La Cour d’appel de Rouen, dans un arrêt du 17 avril 2014, raconte sa matinée : peu après huit heures, après avoir refusé son petit déjeuner et « fait savoir par l’interphone qu’il n’était pas bien », Mansour retire le bas du pyjama en papier « anti-suicide » qui lui a été passé de force la veille. Il l’enroule autour de son cou, s’accroche au grillage du sas de sa cellule, un pied sur la cuvette des WC, l’autre à terre. A 8h20, il fixe « d’un regard dur » les surveillants qui jettent un œil depuis la porte… et poursuivent leur ronde. Deux fois, à cinq minutes d’intervalle, les surveillants reviennent, regardent « soit à l’œilleton, soit à l’entrée du sas », et repartent. Mansour est toujours dans la même « posture dangereuse en elle-même ». A leur troisième passage, il est pendu. Ils ne parviendront pas à le ranimer. Seize minutes se sont écoulées entre leur première ronde et celle où ils le trouvent inanimé. Durant ce laps de temps, « il n’y a eu de la part des surveillants aucune tentative de dialogue avec le détenu, alors qu’un tel contact pouvait se mettre en place sans aucun danger pour eux ». Les caméras de vidéo-surveillance ont été nécessaires pour établir cette chronologie, les prévenus ayant fait preuve « d’une certaine mauvaise foi dans [leurs] déclarations ».

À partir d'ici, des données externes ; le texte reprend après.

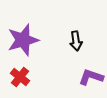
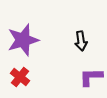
black arrow: moved 5 px right
purple L-shape: rotated 20 degrees counterclockwise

En première instance, le tribunal avait prononcé la relaxe (jugement du 13 mars 2013), suivant les arguments des surveillants : ils se disaient convaincus que M. Konte simulait, pour obtenir son départ du QD. La non-assistance ne pouvait être retenue, puisqu’ils l’avaient décroché et avaient appelé les secours en le trouvant pendu. La Cour d’appel n’a pas suivi. « La situation de péril imminent ne pouvait qu’être connue des trois prévenus », estime-t-elle. « Tout d’abord, les faits se déroulent au sein du quartier disciplinaire, qui accueille les détenus les plus difficiles, en crise et notamment qui auraient manifesté des tendances suicidaires ». Par ailleurs, Mansour Konte « était repéré comme un détenu difficile qui avait fait déjà l’objet de nombreuses hospitalisations d’office et de plusieurs rapports d’incidents. Il était aussi signalé pour risques suicidaires. » Une situation « que n’ignoraient pas les trois surveillants ». L’un d’eux, déjà de service la veille au soir, avait surpris le détenu en train de préparer « ce qui avait été considéré comme une tentative de pendaison » et l’avait « sans hésitation » dissuadé de poursuivre cette action. « Alors que tous les clignotants étaient au rouge et que l’expérience comme le devoir professionnels commandaient une intervention immédiate, […] il a été décidé sciemment de ne pas [la] mettre en place », tranche la Cour d’appel. La responsable de l’équipe écope d’un an d’emprisonnement avec sursis, ses deux collègues de huit mois avec sursis.